Happy Valentine’s Day, folks! What better way to celebrate than with a load of cheese? Today’s entry into the Hall of Shame is an ABC Family gem about warring pizzerias. (I originally considered titling this post “Classics of the Corn: Stuffed Crust Edition.”)
TMP’s Classics of the Corn series usually features sci-fi films, horrors and the occasional overblown melodrama. Today, a completely different but equally kerneled film is joining the ranks: ABC Family’s 2005 rom-com Pizza My Heart.
I initially selected Pizza My Heart on Netflix because of the awful title. It was a late night and I was looking for something light and fun to watch before falling asleep. Pizza My Heart is a title that makes no sense at all.
If it were stylized as Pizza, My Heart one may assume it was a love letter to pizza, as in “Pizza, you own my heart!”… but there is no comma or any other clue as to what Pizza My Heart means, exactly. Is your heart made of pizza? Are you covering your heart in pizza? Is your heart on a journey to become New Jersey’s greatest pizza-maker?
Seeing the ABC Fam logo slapped on the corner of the poster also attracted me to the film. The network is known for churning out incredibly fluffy little films with less-than-award-worthy performances, and I’m known for enjoying these awful movies.
Despite the wacky title, Pizza My Heart tells a very familiar story. It’s a modernization of Romeo & Juliet, with the warring families being rivaled pizza-makers: the Prestolanis, who claim that their family made the first pizza delivery ever in history, and the Montebellos, who the Prestolanis claim stole the delivery idea from them hundreds of years ago. In other words, someone was reading Shakespeare, got hungry, ordered a pizza… and decided to meld their reading material and eating material into a screenplay.
Prestolani daughter Gina and Montebello son Joe soon become acquainted despite the long-time feud between their families. And, of course, filling the “Romeo” and “Juliet” roles, they fall in love.
Super-corny dialogue, an incredibly silly battle of the pizzas and plenty of drawn-out, love-lorn gazes between Gina and Joe in slow motion bring the cheese to the film.
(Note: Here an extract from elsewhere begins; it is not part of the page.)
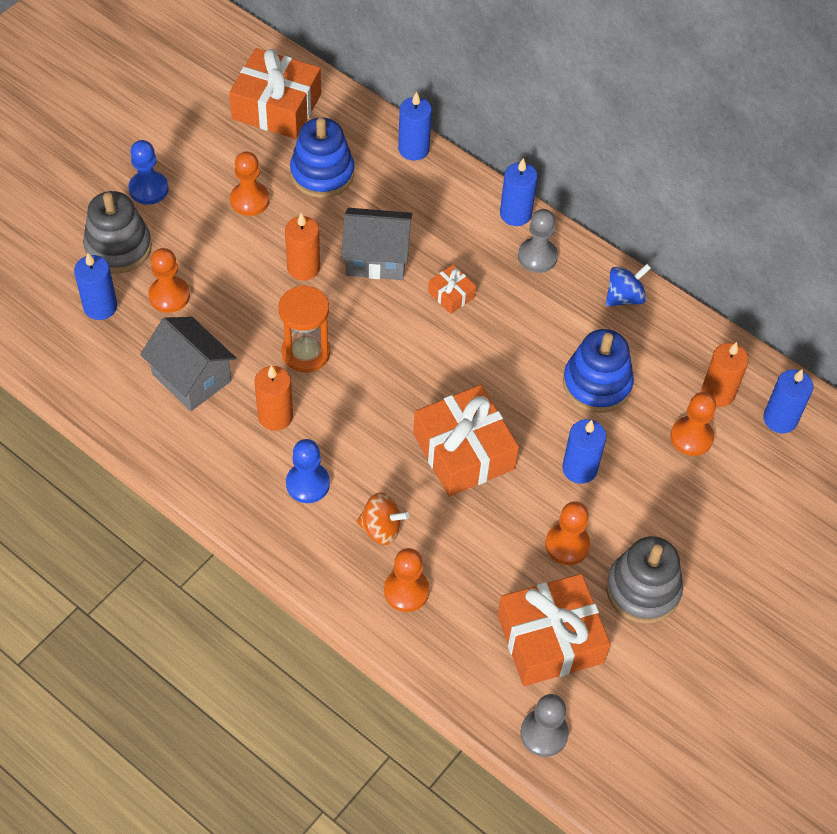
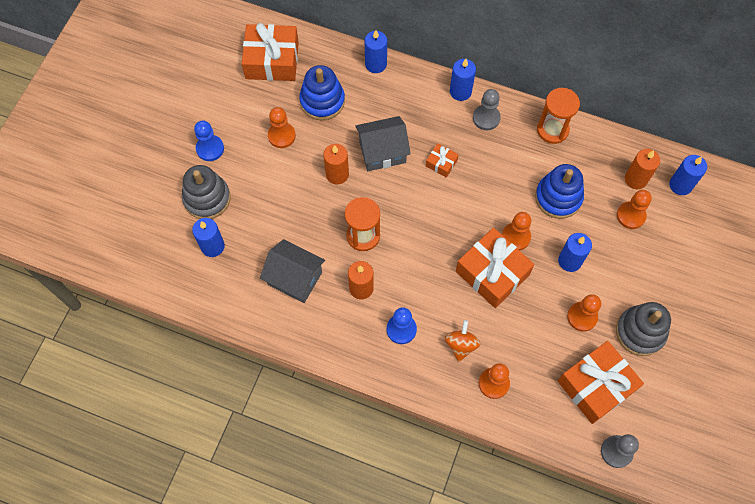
camera: 15 degrees left, 10 degrees up
(169, 296) = (256, 223): orange pawn -> orange pawn (516, 237)
(381, 528) = (461, 345): orange spinning top -> orange spinning top turned 75 degrees counterclockwise
(624, 297) = (552, 130): blue spinning top -> orange hourglass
My favorite snippet of dialogue is a tomato metaphor for Joe’s attraction to Gina: “It’s like all these years you’ve been looking for the perfect tomato, and all along the perfect tomato’s been growing right next door!”
Though it doesn’t quite live up to its odd title, I’d still tag this one as moderately corny and highly enjoyable fluff. I expected (and wished) that it would have been even more awkward and mozzarella-smothered, but it’s still cheesy enough to earn a spot in the CoTC Hall of Fame.